# Getting pigeons ready for show



## Cassidy Love (Feb 1, 2016)

Hellp, 
I am new to pigeons and have shown chickens for like 8 years. How do you get pigeons ready for show? For my chickens I bath them in dish soap and feed them father fixer. Does this work for pigeons. I would love to know what you do 
Thanks


----------



## loftkeeper (Sep 21, 2010)

in general you need to train them in a show coop handle them and make sure no pin holes or bugs crawling around on them . there are different things for the breed of pigeons you show what breeds are you wanting to know about above is basic just like showing poultry


----------



## Cassidy Love (Feb 1, 2016)

I will be showing Mookees, Indian Fantails, Italian Owls and Capuchines. I bath my chickens in dish soap sometimes mixed with a small amount of dog flea soap to get rid of bugs I also dust them with Diatamacious Earth for that as well I feed feather fixer and black oil sunflower seeds to help with feather quality. Most of mine are tame and are in cages a lot like the show cages at state fairs right now. So they are used to cages like coops not sure how to train them.

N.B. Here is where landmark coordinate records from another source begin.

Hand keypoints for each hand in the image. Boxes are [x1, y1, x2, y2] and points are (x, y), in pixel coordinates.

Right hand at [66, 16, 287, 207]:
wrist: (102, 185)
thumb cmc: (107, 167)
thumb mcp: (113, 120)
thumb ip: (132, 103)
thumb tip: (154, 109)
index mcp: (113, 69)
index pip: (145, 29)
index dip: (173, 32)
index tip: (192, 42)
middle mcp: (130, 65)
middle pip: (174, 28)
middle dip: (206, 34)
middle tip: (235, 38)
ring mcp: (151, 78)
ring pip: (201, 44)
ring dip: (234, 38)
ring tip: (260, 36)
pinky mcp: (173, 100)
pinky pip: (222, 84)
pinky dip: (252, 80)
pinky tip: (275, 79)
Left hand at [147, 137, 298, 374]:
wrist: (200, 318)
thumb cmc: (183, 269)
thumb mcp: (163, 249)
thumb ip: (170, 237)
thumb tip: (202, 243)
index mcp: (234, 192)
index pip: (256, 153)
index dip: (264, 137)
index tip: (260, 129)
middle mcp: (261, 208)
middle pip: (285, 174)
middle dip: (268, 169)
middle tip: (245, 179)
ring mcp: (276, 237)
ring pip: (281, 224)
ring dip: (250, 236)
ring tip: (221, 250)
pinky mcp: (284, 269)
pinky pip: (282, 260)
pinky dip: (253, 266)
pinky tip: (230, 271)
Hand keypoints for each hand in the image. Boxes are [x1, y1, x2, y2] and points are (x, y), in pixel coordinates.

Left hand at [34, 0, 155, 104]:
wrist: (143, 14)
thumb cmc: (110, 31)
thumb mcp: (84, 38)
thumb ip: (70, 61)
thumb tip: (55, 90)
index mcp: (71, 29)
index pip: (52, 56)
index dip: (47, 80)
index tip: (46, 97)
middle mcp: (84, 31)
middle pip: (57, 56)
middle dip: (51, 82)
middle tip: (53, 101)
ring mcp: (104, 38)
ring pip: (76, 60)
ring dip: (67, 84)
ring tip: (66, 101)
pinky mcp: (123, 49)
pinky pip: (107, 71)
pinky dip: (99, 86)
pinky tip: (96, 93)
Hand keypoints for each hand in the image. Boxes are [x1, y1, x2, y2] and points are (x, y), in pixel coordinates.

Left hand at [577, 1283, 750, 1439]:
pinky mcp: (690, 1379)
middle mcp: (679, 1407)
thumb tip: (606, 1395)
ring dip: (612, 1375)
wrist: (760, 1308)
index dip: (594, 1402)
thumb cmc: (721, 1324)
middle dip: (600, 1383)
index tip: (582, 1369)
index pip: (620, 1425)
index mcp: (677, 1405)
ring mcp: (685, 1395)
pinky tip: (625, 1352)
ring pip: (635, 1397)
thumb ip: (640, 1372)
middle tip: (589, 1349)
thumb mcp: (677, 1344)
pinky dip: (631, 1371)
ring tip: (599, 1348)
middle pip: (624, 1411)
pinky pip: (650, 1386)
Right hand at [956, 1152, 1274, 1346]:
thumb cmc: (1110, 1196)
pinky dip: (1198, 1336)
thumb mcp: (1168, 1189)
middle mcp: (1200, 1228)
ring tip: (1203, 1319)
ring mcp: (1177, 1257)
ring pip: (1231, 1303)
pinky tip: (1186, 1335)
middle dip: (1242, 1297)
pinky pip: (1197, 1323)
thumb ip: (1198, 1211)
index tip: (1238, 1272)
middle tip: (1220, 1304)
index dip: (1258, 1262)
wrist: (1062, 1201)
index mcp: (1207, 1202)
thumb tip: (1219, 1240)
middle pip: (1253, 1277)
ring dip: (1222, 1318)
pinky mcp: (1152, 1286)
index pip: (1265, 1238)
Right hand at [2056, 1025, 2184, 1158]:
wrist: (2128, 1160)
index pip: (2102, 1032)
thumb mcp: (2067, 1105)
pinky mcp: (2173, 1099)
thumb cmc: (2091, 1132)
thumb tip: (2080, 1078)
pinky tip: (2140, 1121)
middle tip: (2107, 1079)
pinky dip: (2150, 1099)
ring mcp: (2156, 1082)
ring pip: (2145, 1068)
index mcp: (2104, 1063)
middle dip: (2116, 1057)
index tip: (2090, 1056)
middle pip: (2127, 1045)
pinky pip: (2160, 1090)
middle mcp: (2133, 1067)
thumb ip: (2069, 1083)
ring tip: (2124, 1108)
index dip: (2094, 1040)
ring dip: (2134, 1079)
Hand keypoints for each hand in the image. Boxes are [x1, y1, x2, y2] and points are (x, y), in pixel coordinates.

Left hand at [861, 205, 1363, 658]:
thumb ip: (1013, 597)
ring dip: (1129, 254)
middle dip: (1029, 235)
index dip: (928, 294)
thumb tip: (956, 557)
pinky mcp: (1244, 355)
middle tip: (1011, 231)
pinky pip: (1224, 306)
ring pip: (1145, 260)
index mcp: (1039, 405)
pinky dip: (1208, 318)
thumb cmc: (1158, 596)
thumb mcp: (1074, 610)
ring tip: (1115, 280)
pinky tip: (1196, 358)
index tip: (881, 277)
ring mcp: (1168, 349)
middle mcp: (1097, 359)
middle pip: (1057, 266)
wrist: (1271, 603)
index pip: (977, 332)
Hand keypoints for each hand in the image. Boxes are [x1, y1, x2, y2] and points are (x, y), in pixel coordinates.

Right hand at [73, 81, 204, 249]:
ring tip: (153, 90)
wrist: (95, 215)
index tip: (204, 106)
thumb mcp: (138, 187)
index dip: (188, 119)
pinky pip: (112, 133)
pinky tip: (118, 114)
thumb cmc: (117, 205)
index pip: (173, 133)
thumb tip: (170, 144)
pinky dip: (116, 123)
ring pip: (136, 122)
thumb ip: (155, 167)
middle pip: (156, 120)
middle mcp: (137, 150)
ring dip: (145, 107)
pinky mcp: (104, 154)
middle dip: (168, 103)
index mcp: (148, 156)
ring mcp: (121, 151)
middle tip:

Does this method work fine or do you need to bath them in special way or not at all?
Thanks again


----------



## loftkeeper (Sep 21, 2010)

there are many ways to prepare but each breed has it special needs are there other breeders raiseing and showing the breeds you plan showing if so visit them and learn the tricks so to speak try npausa.com national pigeon assn. site purebred pigeons is the magazine for pigeon fanciers


----------